• **Data in this exercise**
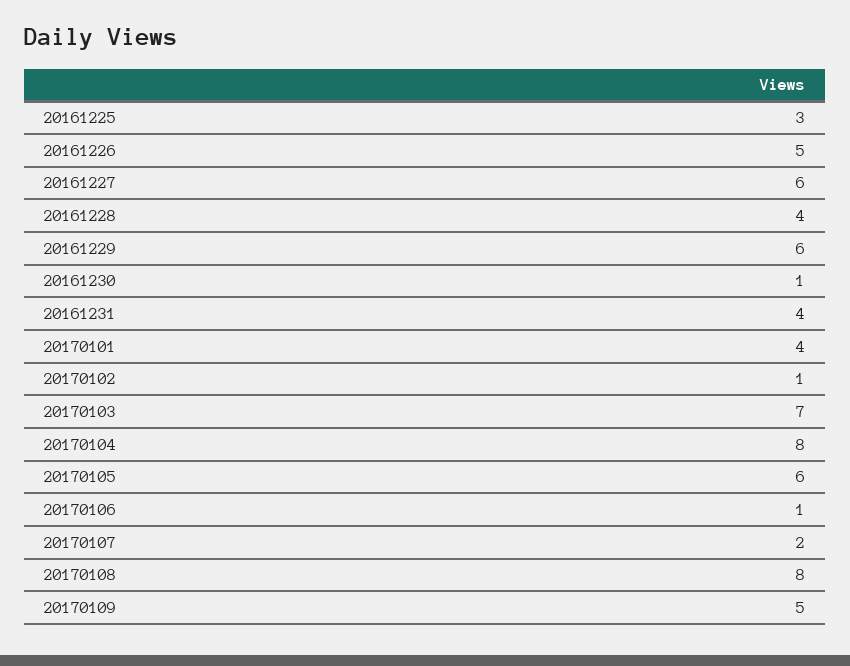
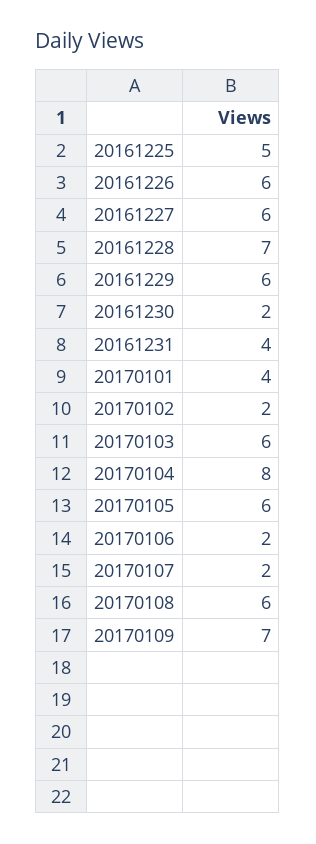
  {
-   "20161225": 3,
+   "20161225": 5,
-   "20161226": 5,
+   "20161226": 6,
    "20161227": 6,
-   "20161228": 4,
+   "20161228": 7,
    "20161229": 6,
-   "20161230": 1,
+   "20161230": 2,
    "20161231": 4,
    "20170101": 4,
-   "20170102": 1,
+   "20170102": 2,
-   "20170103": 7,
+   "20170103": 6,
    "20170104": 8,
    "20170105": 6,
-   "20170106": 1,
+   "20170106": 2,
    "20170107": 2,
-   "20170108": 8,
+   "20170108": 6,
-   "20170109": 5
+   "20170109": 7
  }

--

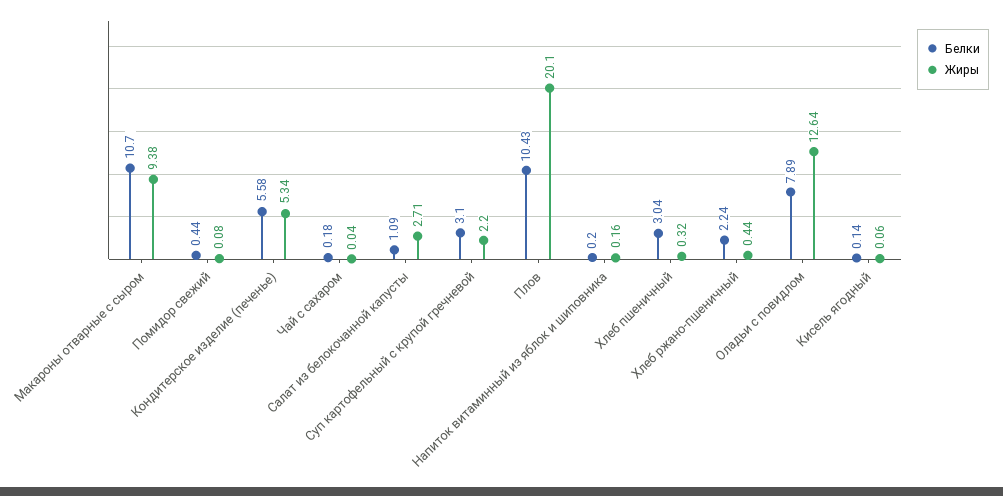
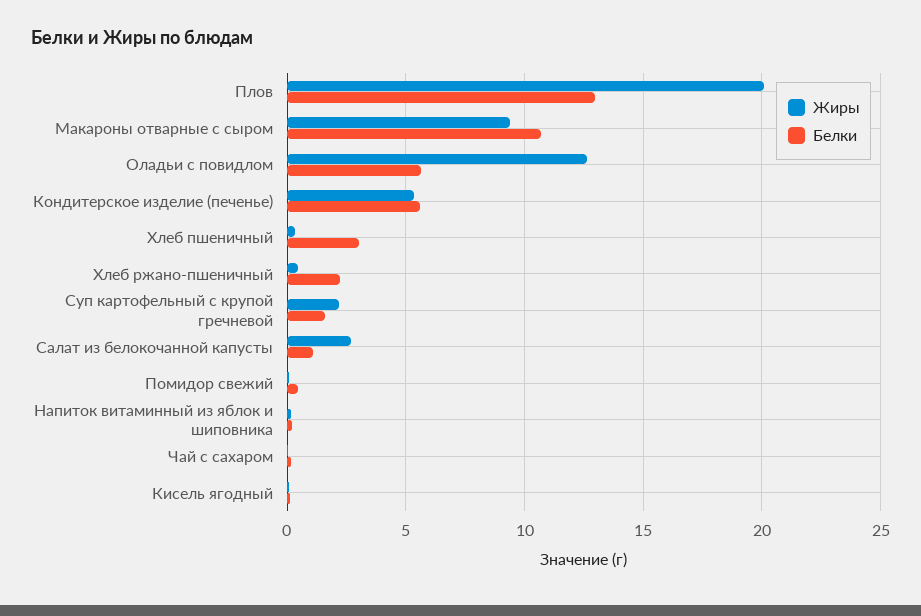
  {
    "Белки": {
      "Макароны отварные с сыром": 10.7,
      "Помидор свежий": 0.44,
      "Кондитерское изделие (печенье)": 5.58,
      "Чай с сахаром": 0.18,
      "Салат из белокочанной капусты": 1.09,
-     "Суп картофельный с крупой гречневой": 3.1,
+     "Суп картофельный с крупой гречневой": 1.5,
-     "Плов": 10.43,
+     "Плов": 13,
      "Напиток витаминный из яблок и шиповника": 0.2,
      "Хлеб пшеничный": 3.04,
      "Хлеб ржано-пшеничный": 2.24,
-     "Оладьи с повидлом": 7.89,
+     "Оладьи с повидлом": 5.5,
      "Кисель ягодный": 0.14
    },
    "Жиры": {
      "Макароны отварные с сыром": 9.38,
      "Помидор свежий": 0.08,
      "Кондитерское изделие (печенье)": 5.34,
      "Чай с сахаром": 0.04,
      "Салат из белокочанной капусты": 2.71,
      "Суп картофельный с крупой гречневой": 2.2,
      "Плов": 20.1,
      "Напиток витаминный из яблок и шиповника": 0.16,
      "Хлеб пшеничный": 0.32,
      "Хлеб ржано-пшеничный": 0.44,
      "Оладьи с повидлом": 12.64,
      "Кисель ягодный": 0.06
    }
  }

• **Assigned task**
Check each line of the records above for the string "Оладьи", and report every line that has it.

• **Solution for this problem**
-     "Оладьи с повидлом": 7.89,
+     "Оладьи с повидлом": 5.5,
      "Оладьи с повидлом": 12.64,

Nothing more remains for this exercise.